An acute sports injury is one in which there is a specific mechanism of injury (hit by a ball, plant, and twist, collision with an opponent) and an immediate onset of symptoms including swelling, pain, bleeding, and possible deformity. A number of types of sports injuries can be considered acute including; sprains (injury to ligaments), strains (injury to muscles), contusions (bruise), dislocation, and fractures.
You may be a good player and may get sidelined from the sport when you have an acute injury because muscle injuries are the most painful ones. Muscle injuries are caused by sudden stretching of muscle over its maximum elastic range. But for treating these, you would not require a professional to treat. You must know the basics of the treatment and rehabilitation of the injury.
Following the injury, you must start the PRICE therapy for the first 48 to 72 hours. It helps in alleviating the swelling, reducing the pain, and in preventing further injury. What does PRICE mean? Read below to know more.
Depending on your injury, a device is used that gives protection to the injured area. This technique helps in preventing any further injury. These devices would include ace bandage, aluminum splint, protective tape, braces, etc.
Your injured area must be in rest; this helps your body to initiate its healing mechanisms.

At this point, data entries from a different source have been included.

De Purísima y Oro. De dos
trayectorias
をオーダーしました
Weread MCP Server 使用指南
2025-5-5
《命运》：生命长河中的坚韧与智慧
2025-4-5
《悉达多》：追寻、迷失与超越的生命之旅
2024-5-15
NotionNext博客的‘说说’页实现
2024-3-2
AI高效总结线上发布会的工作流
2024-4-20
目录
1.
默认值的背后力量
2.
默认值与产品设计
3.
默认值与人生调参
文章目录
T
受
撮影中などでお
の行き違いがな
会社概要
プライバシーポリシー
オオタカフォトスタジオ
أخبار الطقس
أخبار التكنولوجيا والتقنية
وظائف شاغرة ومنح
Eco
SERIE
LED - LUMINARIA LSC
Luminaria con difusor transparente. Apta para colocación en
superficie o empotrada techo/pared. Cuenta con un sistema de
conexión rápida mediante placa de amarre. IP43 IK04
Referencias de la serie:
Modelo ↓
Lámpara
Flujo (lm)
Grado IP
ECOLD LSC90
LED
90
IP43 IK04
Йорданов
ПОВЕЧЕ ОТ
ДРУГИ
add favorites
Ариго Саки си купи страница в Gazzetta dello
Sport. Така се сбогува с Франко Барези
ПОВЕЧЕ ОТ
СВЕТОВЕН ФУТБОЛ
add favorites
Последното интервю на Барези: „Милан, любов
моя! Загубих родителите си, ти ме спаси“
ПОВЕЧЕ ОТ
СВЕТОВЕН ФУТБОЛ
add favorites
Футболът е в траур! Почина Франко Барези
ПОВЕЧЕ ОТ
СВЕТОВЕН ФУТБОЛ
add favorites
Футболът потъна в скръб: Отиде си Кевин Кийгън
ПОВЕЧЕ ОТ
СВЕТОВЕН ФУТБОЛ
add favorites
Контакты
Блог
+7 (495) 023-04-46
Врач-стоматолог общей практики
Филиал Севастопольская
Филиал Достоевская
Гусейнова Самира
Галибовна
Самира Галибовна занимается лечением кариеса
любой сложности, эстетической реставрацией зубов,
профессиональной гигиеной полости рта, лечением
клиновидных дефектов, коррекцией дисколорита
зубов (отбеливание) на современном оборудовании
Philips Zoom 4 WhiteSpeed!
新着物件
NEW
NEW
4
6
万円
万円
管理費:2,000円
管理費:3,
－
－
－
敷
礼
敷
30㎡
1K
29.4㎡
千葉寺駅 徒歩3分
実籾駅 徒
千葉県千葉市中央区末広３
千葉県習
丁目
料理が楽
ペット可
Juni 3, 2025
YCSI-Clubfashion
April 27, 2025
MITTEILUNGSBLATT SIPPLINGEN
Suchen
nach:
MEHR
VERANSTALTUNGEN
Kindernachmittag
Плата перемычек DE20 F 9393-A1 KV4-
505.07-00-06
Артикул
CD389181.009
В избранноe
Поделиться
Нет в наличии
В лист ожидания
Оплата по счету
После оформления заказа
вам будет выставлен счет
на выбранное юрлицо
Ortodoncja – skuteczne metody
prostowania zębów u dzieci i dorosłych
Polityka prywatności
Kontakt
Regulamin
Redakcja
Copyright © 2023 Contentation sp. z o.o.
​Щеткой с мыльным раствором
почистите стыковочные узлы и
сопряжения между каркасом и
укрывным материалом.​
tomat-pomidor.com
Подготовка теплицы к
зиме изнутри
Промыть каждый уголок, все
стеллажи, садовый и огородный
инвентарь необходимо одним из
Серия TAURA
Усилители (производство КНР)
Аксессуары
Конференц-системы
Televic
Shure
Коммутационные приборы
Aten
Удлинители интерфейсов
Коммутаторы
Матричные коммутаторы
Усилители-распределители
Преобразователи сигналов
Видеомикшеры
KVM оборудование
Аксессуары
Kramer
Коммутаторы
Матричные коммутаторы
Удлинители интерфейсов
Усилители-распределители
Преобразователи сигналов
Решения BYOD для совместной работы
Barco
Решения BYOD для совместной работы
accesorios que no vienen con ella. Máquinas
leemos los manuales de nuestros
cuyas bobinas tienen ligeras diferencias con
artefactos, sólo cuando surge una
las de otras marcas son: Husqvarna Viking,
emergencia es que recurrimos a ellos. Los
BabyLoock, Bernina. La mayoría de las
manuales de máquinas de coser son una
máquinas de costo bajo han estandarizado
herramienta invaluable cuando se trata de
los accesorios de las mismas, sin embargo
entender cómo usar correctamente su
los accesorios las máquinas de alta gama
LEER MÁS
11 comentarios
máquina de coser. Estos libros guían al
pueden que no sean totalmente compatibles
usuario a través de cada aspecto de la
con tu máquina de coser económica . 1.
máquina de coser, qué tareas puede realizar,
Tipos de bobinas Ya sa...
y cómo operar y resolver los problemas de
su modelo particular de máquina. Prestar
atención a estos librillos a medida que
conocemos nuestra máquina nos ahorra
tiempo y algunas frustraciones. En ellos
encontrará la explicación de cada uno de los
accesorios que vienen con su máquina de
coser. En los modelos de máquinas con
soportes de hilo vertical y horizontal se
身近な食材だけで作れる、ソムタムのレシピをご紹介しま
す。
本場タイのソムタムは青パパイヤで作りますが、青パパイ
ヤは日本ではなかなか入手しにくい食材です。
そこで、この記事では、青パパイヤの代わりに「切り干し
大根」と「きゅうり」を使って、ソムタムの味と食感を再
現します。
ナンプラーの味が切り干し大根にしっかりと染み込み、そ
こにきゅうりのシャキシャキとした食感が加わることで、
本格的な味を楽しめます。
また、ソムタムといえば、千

Do not move the injured area at all, because movement increases circulation to the injured area which leads to further damage and increases swelling.
If your injury is near the lower extremity, then you can use crutches to rest the extremity. You must totally take off the weight and reduce regular activities. You must use the crutch on the right side if your left foot ankle is injured and vice versa.
You should apply an ice pack on the injured area for at least 20 minutes, approximately four to eight times in a day. Applying ice pack would be more beneficial during the first or second day of injury. It reduces the blood flow to the injured area, and relieves you from pain and helps in preventing the swelling. Placing the ice directly on the bare skin may give you frostbite. So, better use a cold pack or a bag of frozen veggies wrapped in a towel.
Compressing the injured area with an elastic wrap reduces the swelling, but make sure that you apply even pressure on the injury. Compressing the injury also aids in immobilizing the area. If you feel any discomfort or tingling near the wrap remove it and re-wrap it a bit loosely. Compressing too tightly may restrict the blood flow.
Elevating the injured part above the level of your heart helps in draining the fluid away and thereby reduces the swelling. You can try elevating it to the same level of heart or almost close to it. In case if the injured area is near your buttocks or hips, then it is good for you to place a pillow under the lower back and try to lift the area of injury.
This phase would probably be most painful. You may experience bruising; that may turn the injured area into black or purple. You can continue the PRICE therapy. In case if the pain gets worse, then an OTC pain reliever would help you out.
Your pain would go from more severe to less severe within a week. Sometimes you would notice only tenderness near the injury. Swelling will reduce, and the blackish discoloration starts to vanish. If your swelling has faded away, then you can alternate both heat and cold packs. This helps in treating the leftover pain, and simultaneous heat packs are recommended so as to increase the blood flow thereby increasing the oxygenation and nutrients supply to the injured area. This process helps in early healing.
Do not keep yourself away from the sports you love. Instead, try to reduce the risk of repeated injuries. Practice proper stretching and perform moderate exercises. They can help prevent the injuries of any kind. Good luck!